I'm up at 4:30 in the morning looking for any new information. Her condition is getting much worse with more frequent seizures where she will just "zone out." She has changed so much since I married her. At this point, I'm at a loss and have no idea what to do to make her better.
APS can be a very complex autoimmune condition, seen primarily in women (9-1), that's being studied along with Lupus and other autoimmune diseases. Patients may manifest with diverse symptoms and should be tested for lupus anticoagulant (LAC) and anticardiolipin (aCL) antibodies.
Most patients have LAC and aCL immunoglobulin G (IgG) antibodies and the diagnosis requires the presence of clinical and biological features. In recent studies the use of synthetically created peptides that focus on neutralizing the damaging anti-b2GPI antibodies may represent a possible therapeutic approach to treating APS.

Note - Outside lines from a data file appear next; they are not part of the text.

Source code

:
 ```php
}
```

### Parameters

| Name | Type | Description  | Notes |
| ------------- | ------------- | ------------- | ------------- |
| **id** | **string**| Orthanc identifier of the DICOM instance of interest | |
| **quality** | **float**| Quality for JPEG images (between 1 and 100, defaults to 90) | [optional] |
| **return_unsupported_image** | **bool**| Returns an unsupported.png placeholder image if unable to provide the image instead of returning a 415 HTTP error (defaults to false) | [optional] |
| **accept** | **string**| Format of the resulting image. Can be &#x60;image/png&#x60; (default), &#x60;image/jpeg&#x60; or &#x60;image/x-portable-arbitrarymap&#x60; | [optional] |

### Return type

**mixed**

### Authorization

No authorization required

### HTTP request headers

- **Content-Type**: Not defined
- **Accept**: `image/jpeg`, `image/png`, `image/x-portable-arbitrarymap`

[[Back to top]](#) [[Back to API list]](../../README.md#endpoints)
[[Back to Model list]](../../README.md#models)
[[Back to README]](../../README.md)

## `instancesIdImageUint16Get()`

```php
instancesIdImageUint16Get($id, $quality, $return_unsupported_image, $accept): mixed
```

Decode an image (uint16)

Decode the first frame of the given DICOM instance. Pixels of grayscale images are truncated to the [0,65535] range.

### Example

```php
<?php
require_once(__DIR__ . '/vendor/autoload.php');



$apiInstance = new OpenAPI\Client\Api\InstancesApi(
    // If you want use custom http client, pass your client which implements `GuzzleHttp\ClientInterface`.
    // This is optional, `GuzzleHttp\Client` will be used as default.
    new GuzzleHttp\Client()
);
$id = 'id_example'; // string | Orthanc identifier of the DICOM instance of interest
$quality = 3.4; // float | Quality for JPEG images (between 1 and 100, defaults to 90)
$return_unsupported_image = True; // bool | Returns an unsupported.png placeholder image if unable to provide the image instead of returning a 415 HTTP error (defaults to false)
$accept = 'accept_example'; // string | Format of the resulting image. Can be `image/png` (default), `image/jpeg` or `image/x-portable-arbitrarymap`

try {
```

Neurologic or imaging studies should be performed based on the presence of Central Nervous System symptoms, usually involving a CT or MRI scan and daily treatment with low-dose aspirin may be considered appropriate if there are indications of clotting abnormalities or stroke.
Infectious agents are thought to trigger the autoantibody production but may also induce an inflammatory process that eventually favors clotting. The role of inflammation in APS could indicate environmental triggers or a genetic susceptibility, but is still unknown.